Statement of William E. Rinne, Deputy Commissioner
U.S. Department of the Interior
Subcommittee on Water and Power
Eastern Municipal Water District Recycled Water System Pressurization and Expansion
June 23, 2004
Mr. Chairman and Members of the Subcommittee, I am William Rinne, Deputy Commissioner of the Bureau of Reclamation. I am pleased to be here today to give the Department's views on H.R. 4300, the Eastern Municipal Water District Recycled Water System Pressurization and Expansion Project Act.
Title XVI of the Reclamation Projects Authorization and Adjustment Act (Public Law 102-575) authorized Reclamation to participate in the planning, design and construction of five water reclamation and reuse projects. Reclamation was also authorized to undertake a program to identify other water recycling opportunities throughout the 17 western states, and to conduct appraisal level and feasibility level studies to determine if those opportunities are worthy of implementation. Reclamation has been administering a program to fund these Title XVI projects through cooperative agreements since 1994. Since then Title XVI has been amended several times, and now there are 28 projects authorized for construction in eight states.
H.R. 4300 would again amend Title XVI to authorize Interior to participate in the design, planning, and construction of improvements to the Eastern Municipal Water District's reclaimed water distribution system in Riverside County, California. It provides for Federal funding not to exceed 25 percent of the total project cost or $12 million, whichever is less.

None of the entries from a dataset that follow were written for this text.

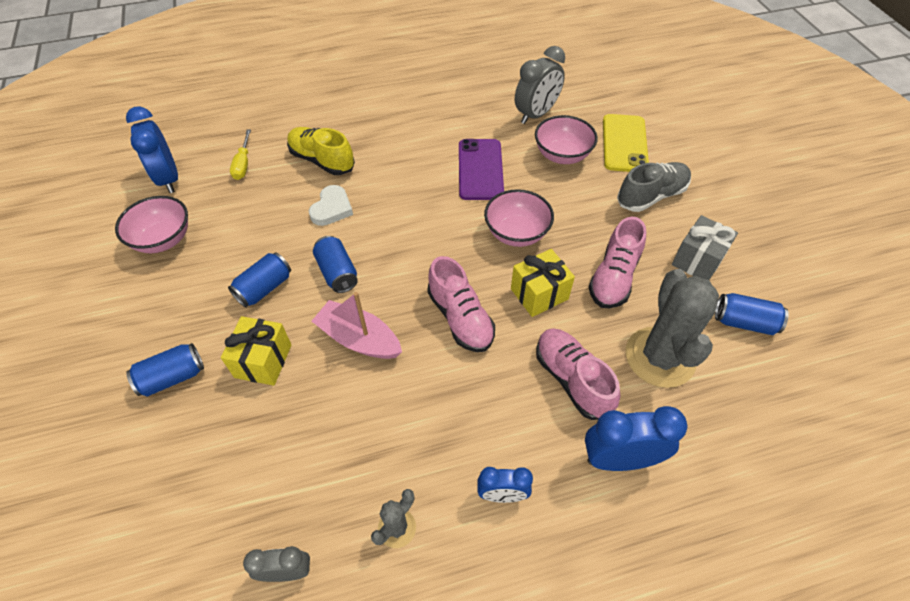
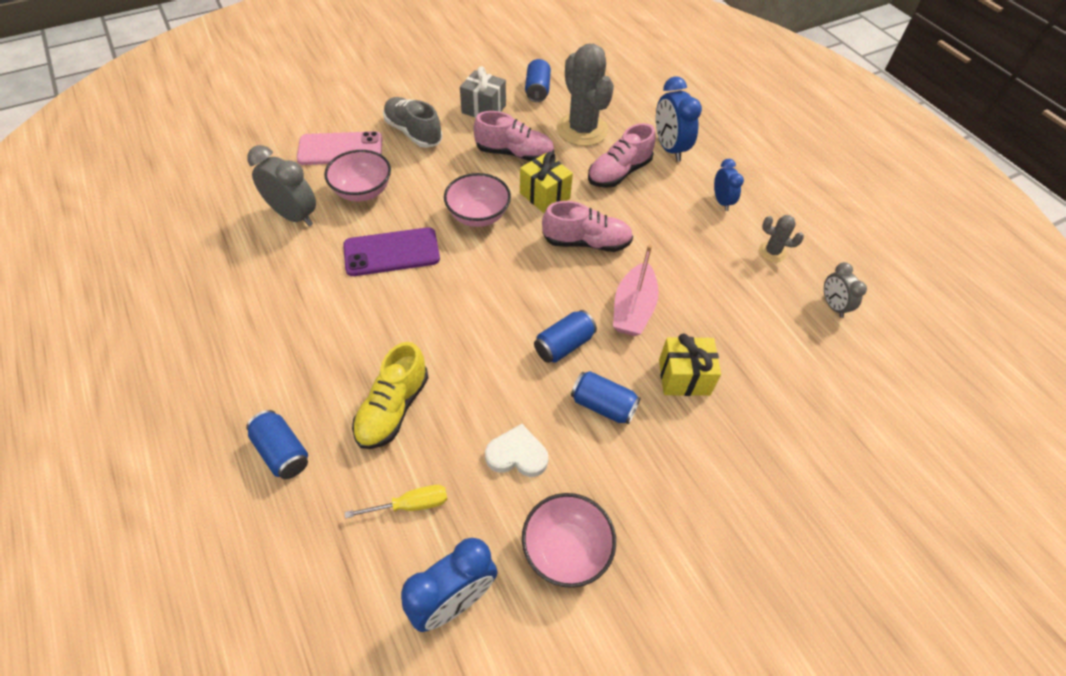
camera: 105 degrees left, 0 degrees up
blue can [126,343,204,397] -> blue can moved to [246,410,308,479]
white heart [309,185,353,226] -> white heart moved to [485,424,548,477]
pink shoe [427,256,495,352] -> pink shoe turned 45 degrees clockwise [542,201,633,252]
yellow phone [603,114,649,172] -> pink phone [297,131,382,165]
grey cactus [626,269,719,388] -> grey cactus turned 75 degrees clockwise [557,44,614,146]

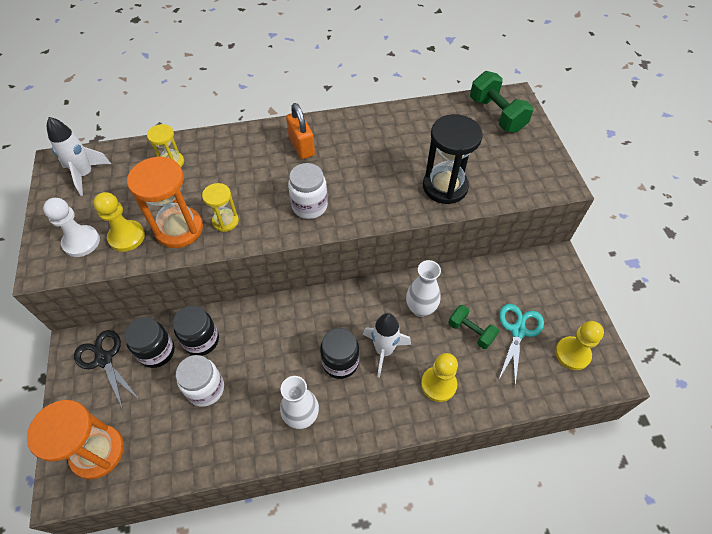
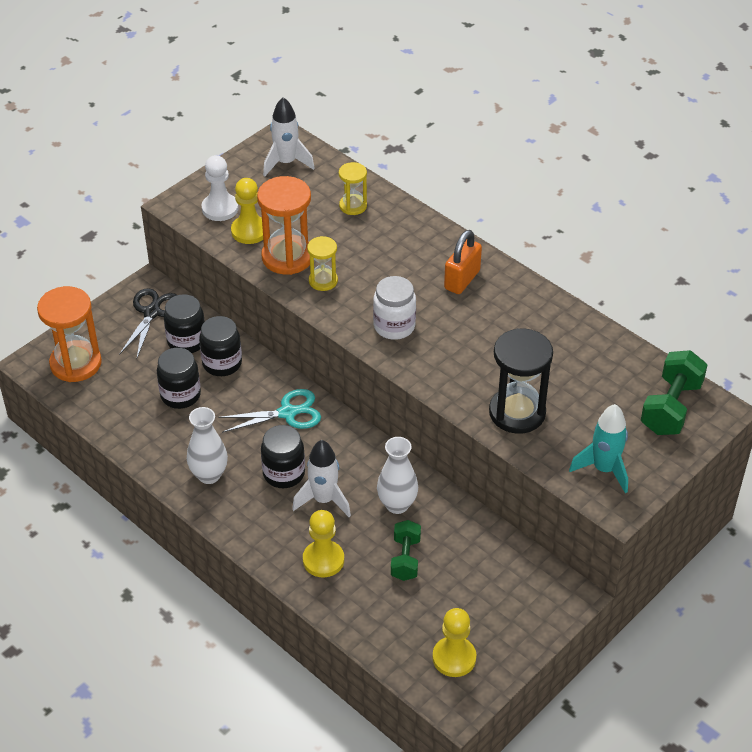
camera: 55 degrees right, 10 degrees down
white jar [176,355,224,407] -> black jar [157,348,201,409]
turquoise scissors [498,304,544,386] -> turquoise scissors moved to [218,389,321,433]
none -> turquoise rocket [569,404,628,493]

The Eastern Municipal Water District's five water reclamation plants typically produce about 40,000 acre-feet per year with an existing capacity of 55,000 acre-feet per year. The reclaimed water is distributed by a gravity flow system primarily serving agricultural users. This project would create a pressurized distribution system suitable for municipal users, including at least four reservoir tanks of about 4 million gallons capacity each, with associated pipelines and pumping stations. The distribution system may also be expanded eastward to serve existing citrus groves. Project benefits include local drought protection and reduced dependence on imported water.
Mr. Chairman, the Department supports efforts to increase reclaimed water use in southern California. However, H.R. 4300 authorizes the design and construction of the project before Reclamation or the project sponsors have completed a feasibility study that meets the requirements of Title XVI. Reclamation requires that feasibility studies be completed first to determine whether these particular projects warrant Federal construction authorization. Therefore the Department believes the legislation to be premature and cannot support H.R. 4300 at this time.
With the tremendous backlog of existing Title XVI projects, we do not support the addition of new projects at this time, especially where, as here, the feasibility phase is not yet finished.
Mr. Chairman, this concludes my testimony. Thank you for the opportunity to comment on H.R. 4300. I would be happy to answer any questions at this time.